Close to half of L&D leaders say they worry AI could replace them
Summary
Research from LearnUpon, reported by HR Dive, finds that more than 40% of learning and development (L&D) leaders say AI could entirely replace their roles. Despite those fears, many L&D teams are gaining influence: 66% of U.S. respondents reported a budget increase in 2025. The sector is described as a “profession in transition,” balancing AI adoption, strategic alignment and retention challenges.
Key Points
- Over 40% of L&D leaders surveyed believe AI could fully replace their role.
- Industries most worried include retail, education, and software/technology.
- 66% of U.S. respondents said L&D budgets increased in 2025, signalling growing influence.
- Top challenges for L&D teams: talent acquisition (32%), keeping pace with change (31%), and aligning with business strategy (30%).

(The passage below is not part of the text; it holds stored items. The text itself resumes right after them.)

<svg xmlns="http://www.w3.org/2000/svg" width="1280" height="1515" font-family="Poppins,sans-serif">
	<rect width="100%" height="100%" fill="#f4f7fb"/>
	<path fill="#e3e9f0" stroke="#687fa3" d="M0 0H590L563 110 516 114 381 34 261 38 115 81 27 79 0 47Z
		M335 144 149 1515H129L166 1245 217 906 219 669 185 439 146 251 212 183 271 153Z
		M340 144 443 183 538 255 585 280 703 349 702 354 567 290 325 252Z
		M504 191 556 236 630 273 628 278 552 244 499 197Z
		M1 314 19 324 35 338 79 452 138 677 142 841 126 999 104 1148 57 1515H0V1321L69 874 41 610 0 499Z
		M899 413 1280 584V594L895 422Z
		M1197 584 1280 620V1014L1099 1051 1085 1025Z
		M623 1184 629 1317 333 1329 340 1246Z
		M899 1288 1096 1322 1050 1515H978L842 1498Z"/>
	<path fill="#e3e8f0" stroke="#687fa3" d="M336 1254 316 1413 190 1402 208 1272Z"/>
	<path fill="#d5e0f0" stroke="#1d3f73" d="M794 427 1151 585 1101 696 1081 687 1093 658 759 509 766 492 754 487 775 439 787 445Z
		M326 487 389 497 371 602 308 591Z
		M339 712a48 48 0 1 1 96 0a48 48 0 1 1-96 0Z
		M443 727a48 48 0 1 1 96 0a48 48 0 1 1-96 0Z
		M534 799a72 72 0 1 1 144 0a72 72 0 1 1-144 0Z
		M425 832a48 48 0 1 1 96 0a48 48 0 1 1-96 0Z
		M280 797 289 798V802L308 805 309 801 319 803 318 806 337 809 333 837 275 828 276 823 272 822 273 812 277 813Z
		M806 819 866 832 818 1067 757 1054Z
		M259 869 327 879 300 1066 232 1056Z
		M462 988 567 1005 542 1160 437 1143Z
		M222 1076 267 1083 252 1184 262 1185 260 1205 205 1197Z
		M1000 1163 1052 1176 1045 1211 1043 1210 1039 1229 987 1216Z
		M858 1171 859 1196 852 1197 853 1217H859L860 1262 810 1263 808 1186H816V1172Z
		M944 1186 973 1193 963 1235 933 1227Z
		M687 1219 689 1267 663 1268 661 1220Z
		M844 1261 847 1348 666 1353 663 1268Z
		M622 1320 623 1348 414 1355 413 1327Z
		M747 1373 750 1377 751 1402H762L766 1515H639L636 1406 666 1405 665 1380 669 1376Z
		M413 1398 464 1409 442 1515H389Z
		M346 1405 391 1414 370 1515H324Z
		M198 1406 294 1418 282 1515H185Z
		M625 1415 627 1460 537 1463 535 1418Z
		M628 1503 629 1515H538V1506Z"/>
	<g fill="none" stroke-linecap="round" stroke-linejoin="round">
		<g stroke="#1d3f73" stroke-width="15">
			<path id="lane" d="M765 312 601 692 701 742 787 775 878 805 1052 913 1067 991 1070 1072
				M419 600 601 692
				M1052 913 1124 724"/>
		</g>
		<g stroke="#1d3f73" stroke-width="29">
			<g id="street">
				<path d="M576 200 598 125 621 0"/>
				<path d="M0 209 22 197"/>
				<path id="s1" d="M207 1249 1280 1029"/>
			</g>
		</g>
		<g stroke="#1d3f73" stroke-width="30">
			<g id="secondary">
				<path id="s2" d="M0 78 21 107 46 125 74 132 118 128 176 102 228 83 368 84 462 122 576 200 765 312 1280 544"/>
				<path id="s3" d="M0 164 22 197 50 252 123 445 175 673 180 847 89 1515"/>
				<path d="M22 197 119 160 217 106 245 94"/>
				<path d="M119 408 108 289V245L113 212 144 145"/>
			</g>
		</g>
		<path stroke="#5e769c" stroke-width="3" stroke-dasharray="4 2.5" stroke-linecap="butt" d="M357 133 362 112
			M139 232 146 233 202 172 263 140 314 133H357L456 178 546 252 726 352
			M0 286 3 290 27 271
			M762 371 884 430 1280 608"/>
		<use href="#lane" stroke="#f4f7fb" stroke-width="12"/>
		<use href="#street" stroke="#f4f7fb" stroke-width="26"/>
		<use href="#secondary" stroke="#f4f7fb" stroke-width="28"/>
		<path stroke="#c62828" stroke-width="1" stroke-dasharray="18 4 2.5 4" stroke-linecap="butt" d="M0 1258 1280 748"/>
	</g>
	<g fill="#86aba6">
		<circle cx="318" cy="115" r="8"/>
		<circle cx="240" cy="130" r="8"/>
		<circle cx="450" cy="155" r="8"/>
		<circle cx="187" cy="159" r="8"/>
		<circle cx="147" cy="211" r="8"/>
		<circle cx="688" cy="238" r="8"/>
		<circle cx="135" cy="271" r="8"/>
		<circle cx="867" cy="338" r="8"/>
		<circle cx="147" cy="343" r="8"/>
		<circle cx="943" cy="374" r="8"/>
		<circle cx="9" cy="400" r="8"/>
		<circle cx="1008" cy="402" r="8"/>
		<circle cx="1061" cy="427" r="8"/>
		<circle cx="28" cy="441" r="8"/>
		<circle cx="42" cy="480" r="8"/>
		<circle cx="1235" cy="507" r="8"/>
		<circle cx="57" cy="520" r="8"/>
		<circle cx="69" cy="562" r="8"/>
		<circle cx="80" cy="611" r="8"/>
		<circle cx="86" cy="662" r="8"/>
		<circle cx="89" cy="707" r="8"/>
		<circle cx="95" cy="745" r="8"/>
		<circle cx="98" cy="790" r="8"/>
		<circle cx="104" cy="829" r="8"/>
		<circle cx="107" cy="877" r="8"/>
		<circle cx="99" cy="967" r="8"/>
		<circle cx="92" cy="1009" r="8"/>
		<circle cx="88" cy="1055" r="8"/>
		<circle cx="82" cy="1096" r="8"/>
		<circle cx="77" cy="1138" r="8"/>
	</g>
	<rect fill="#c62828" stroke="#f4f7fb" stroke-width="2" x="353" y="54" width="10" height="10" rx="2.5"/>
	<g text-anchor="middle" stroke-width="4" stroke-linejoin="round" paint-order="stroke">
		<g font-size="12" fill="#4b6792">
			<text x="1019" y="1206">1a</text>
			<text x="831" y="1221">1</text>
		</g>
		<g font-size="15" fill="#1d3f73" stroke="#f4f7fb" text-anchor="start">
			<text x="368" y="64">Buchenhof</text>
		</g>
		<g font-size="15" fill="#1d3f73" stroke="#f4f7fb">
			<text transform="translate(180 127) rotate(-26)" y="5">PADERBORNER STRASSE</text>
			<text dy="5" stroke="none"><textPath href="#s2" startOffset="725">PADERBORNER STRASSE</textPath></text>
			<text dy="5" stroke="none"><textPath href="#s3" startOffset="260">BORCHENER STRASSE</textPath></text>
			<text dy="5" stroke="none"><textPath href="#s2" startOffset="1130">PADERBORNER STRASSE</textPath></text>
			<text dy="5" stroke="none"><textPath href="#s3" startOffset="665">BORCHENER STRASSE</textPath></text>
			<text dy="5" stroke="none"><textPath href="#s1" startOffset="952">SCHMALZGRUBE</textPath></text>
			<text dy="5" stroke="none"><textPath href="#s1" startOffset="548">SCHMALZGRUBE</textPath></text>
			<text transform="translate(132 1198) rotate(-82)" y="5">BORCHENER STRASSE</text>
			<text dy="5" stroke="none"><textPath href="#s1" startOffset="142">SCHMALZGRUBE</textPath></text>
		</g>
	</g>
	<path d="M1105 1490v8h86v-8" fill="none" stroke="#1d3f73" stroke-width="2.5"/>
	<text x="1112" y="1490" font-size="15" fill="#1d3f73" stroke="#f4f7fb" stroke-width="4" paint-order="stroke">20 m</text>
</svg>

- The report frames L&D as shifting from administrative training to a strategic driver of employee experience and performance.
Content Summary
The LearnUpon report paints a mixed picture: L&D leaders are both anxious about AI displacing roles and optimistic about rising budgets and strategic importance. Brendan Noud, LearnUpon CEO, says modern learning programmes are being asked to reshape employee experience and boost business stability. At the same time, other research suggests training investment is still constrained in many organisations, with essentials like compliance often prioritised over broader skills development.
The survey highlights that L&D faces the same workforce pressures as other functions — hiring difficulties, rapid change and the need to demonstrate alignment with company strategy. The tension between increased budgets and ongoing deprioritisation of broader training suggests the profession is navigating a realignment of expectations and responsibilities.
Context and Relevance
This piece matters if you work in L&D, HR or talent strategy because it distils where the function currently sits: increasingly strategic, yet insecure about automation and limited by shifting investment priorities. It ties into wider trends on AI adoption at work, internal mobility and efforts to retain and reskill staff as the labour market cools.
For organisations, the findings underscore two priorities: harness AI to augment L&D impact rather than replace people, and make clearer strategic links between learning programmes and business outcomes to justify ongoing investment.
Why should I read this?
Quick version — folks in L&D are oddly torn: budgets are up in many places but so is fear of being automated. If you run learning, HR or people ops, this is the snapshot you need to know where your peers are worried and where the money is actually going. Short, useful and a bit of a wake-up call.
Author style
Punchy: the article flags a real crossroads for the profession. If you care about learning strategy or workforce development, the details are worth your time — they show where to double down (strategic alignment, retention) and where to be cautious (blind faith in AI as a substitute for human judgement).